• EXERCISE REQUIREMENTS: Return the following lines verbatim, omitting the pictures from your answer.

• MATERIAL FOR THIS EXERCISE:
'''

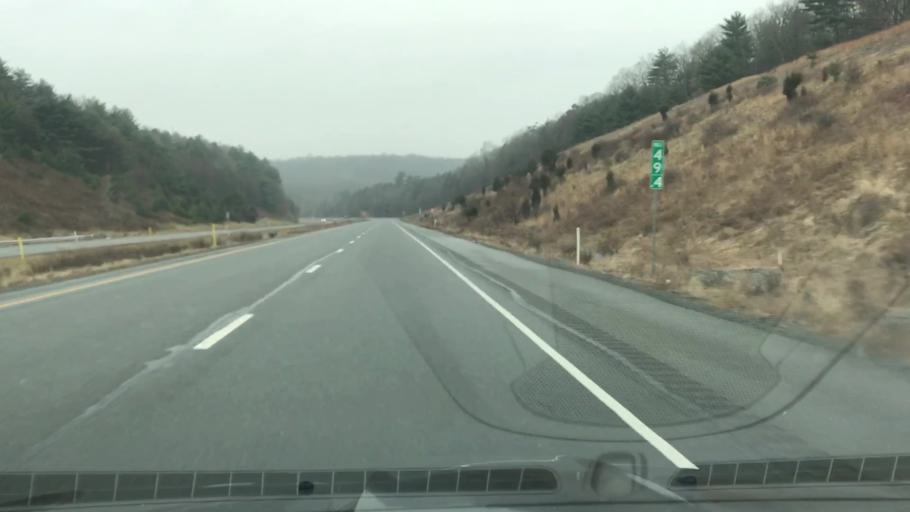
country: US
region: Pennsylvania
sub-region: Pike County
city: Milford
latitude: 41.3424
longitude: -74.7822
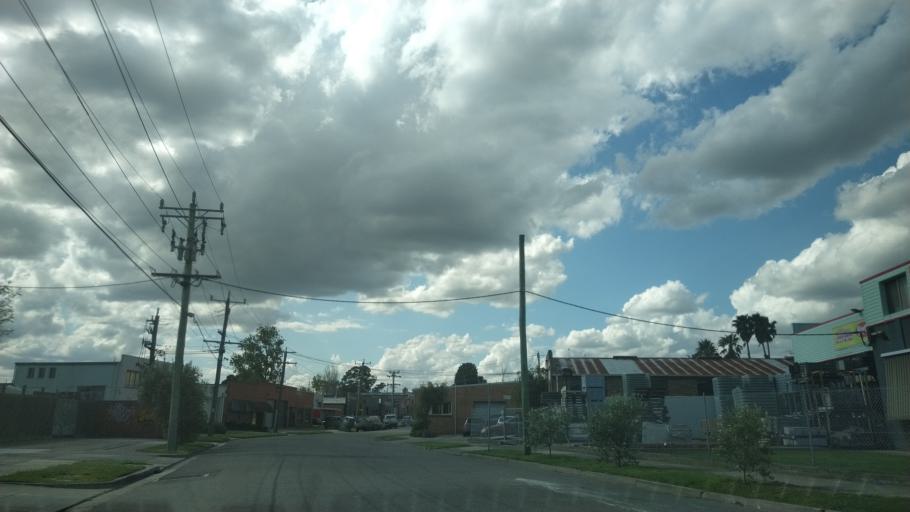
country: AU
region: Victoria
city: Highett
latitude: -37.9408
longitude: 145.0704
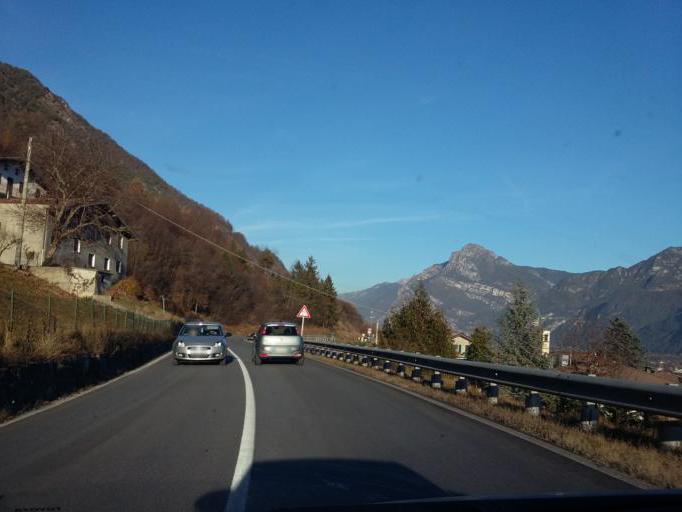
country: IT
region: Lombardy
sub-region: Provincia di Brescia
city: Ponte Caffaro
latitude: 45.8118
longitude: 10.5144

'''

• RESPONSE FOR THIS EXERCISE:
country: US
region: Pennsylvania
sub-region: Pike County
city: Milford
latitude: 41.3424
longitude: -74.7822
country: AU
region: Victoria
city: Highett
latitude: -37.9408
longitude: 145.0704
country: IT
region: Lombardy
sub-region: Provincia di Brescia
city: Ponte Caffaro
latitude: 45.8118
longitude: 10.5144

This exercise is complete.